Extracted data Block Start

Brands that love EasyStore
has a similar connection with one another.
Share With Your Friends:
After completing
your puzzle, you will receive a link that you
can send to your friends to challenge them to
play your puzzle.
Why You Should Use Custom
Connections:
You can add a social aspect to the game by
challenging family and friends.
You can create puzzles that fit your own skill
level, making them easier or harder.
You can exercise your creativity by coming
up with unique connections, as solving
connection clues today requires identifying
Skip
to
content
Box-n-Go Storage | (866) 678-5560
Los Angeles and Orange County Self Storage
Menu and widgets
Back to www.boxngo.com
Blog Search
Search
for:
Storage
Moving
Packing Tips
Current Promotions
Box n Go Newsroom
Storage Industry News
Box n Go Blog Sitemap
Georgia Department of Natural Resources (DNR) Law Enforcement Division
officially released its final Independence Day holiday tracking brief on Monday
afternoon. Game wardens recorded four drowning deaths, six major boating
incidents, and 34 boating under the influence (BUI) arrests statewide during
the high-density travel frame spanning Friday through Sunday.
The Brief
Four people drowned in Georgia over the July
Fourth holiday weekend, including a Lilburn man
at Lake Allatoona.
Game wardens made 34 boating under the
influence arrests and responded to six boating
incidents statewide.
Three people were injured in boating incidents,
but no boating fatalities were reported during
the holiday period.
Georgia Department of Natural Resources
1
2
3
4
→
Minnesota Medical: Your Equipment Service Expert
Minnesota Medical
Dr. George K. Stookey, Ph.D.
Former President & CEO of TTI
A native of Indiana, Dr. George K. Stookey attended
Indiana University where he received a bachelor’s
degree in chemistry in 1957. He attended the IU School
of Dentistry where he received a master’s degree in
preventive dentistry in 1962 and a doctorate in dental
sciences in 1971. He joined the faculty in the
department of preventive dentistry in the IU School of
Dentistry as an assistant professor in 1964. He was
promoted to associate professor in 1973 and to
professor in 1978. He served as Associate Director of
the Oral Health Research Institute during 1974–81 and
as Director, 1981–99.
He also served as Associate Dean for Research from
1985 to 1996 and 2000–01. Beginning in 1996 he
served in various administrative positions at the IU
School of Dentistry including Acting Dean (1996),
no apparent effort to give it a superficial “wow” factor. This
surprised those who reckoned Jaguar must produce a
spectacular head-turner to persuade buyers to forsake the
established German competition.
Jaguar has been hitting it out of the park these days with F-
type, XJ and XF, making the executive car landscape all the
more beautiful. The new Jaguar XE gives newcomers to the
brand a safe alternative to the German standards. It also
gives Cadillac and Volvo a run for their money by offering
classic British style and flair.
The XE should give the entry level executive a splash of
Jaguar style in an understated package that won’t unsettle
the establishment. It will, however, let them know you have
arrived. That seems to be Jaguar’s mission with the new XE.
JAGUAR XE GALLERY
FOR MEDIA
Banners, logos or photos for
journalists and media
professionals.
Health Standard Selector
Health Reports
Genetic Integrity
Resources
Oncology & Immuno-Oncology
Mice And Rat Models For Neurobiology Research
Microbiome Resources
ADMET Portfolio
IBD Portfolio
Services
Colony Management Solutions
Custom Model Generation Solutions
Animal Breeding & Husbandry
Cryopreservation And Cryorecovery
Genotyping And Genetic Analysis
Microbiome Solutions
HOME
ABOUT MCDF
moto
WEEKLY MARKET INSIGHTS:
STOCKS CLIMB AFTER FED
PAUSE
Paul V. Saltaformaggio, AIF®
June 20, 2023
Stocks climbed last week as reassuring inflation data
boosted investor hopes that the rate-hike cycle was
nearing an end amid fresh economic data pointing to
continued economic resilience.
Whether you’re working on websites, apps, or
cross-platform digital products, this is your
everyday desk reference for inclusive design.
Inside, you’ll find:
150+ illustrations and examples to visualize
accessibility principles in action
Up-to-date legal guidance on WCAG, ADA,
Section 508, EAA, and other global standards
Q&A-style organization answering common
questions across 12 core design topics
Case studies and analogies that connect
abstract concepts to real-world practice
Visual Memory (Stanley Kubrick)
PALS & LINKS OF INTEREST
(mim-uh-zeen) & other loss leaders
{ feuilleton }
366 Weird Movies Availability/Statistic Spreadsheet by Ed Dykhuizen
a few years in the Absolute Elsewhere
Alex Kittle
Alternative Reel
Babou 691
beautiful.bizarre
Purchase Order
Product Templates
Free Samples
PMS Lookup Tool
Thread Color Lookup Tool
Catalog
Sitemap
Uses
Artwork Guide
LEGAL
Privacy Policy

Extracted data Block End

# Exercise description
Output the records verbatim, from the first line to the last.

# Answer to the problem
Brands that love EasyStore
has a similar connection with one another.
Share With Your Friends:
After completing
your puzzle, you will receive a link that you
can send to your friends to challenge them to
play your puzzle.
Why You Should Use Custom
Connections:
You can add a social aspect to the game by
challenging family and friends.
You can create puzzles that fit your own skill
level, making them easier or harder.
You can exercise your creativity by coming
up with unique connections, as solving
connection clues today requires identifying
Skip
to
content
Box-n-Go Storage | (866) 678-5560
Los Angeles and Orange County Self Storage
Menu and widgets
Back to www.boxngo.com
Blog Search
Search
for:
Storage
Moving
Packing Tips
Current Promotions
Box n Go Newsroom
Storage Industry News
Box n Go Blog Sitemap
Georgia Department of Natural Resources (DNR) Law Enforcement Division
officially released its final Independence Day holiday tracking brief on Monday
afternoon. Game wardens recorded four drowning deaths, six major boating
incidents, and 34 boating under the influence (BUI) arrests statewide during
the high-density travel frame spanning Friday through Sunday.
The Brief
Four people drowned in Georgia over the July
Fourth holiday weekend, including a Lilburn man
at Lake Allatoona.
Game wardens made 34 boating under the
influence arrests and responded to six boating
incidents statewide.
Three people were injured in boating incidents,
but no boating fatalities were reported during
the holiday period.
Georgia Department of Natural Resources
1
2
3
4
→
Minnesota Medical: Your Equipment Service Expert
Minnesota Medical
Dr. George K. Stookey, Ph.D.
Former President & CEO of TTI
A native of Indiana, Dr. George K. Stookey attended
Indiana University where he received a bachelor’s
degree in chemistry in 1957. He attended the IU School
of Dentistry where he received a master’s degree in
preventive dentistry in 1962 and a doctorate in dental
sciences in 1971. He joined the faculty in the
department of preventive dentistry in the IU School of
Dentistry as an assistant professor in 1964. He was
promoted to associate professor in 1973 and to
professor in 1978. He served as Associate Director of
the Oral Health Research Institute during 1974–81 and
as Director, 1981–99.
He also served as Associate Dean for Research from
1985 to 1996 and 2000–01. Beginning in 1996 he
served in various administrative positions at the IU
School of Dentistry including Acting Dean (1996),
no apparent effort to give it a superficial “wow” factor. This
surprised those who reckoned Jaguar must produce a
spectacular head-turner to persuade buyers to forsake the
established German competition.
Jaguar has been hitting it out of the park these days with F-
type, XJ and XF, making the executive car landscape all the
more beautiful. The new Jaguar XE gives newcomers to the
brand a safe alternative to the German standards. It also
gives Cadillac and Volvo a run for their money by offering
classic British style and flair.
The XE should give the entry level executive a splash of
Jaguar style in an understated package that won’t unsettle
the establishment. It will, however, let them know you have
arrived. That seems to be Jaguar’s mission with the new XE.
JAGUAR XE GALLERY
FOR MEDIA
Banners, logos or photos for
journalists and media
professionals.
Health Standard Selector
Health Reports
Genetic Integrity
Resources
Oncology & Immuno-Oncology
Mice And Rat Models For Neurobiology Research
Microbiome Resources
ADMET Portfolio
IBD Portfolio
Services
Colony Management Solutions
Custom Model Generation Solutions
Animal Breeding & Husbandry
Cryopreservation And Cryorecovery
Genotyping And Genetic Analysis
Microbiome Solutions
HOME
ABOUT MCDF
moto
WEEKLY MARKET INSIGHTS:
STOCKS CLIMB AFTER FED
PAUSE
Paul V. Saltaformaggio, AIF®
June 20, 2023
Stocks climbed last week as reassuring inflation data
boosted investor hopes that the rate-hike cycle was
nearing an end amid fresh economic data pointing to
continued economic resilience.
Whether you’re working on websites, apps, or
cross-platform digital products, this is your
everyday desk reference for inclusive design.
Inside, you’ll find:
150+ illustrations and examples to visualize
accessibility principles in action
Up-to-date legal guidance on WCAG, ADA,
Section 508, EAA, and other global standards
Q&A-style organization answering common
questions across 12 core design topics
Case studies and analogies that connect
abstract concepts to real-world practice
Visual Memory (Stanley Kubrick)
PALS & LINKS OF INTEREST
(mim-uh-zeen) & other loss leaders
{ feuilleton }
366 Weird Movies Availability/Statistic Spreadsheet by Ed Dykhuizen
a few years in the Absolute Elsewhere
Alex Kittle
Alternative Reel
Babou 691
beautiful.bizarre
Purchase Order
Product Templates
Free Samples
PMS Lookup Tool
Thread Color Lookup Tool
Catalog
Sitemap
Uses
Artwork Guide
LEGAL
Privacy Policy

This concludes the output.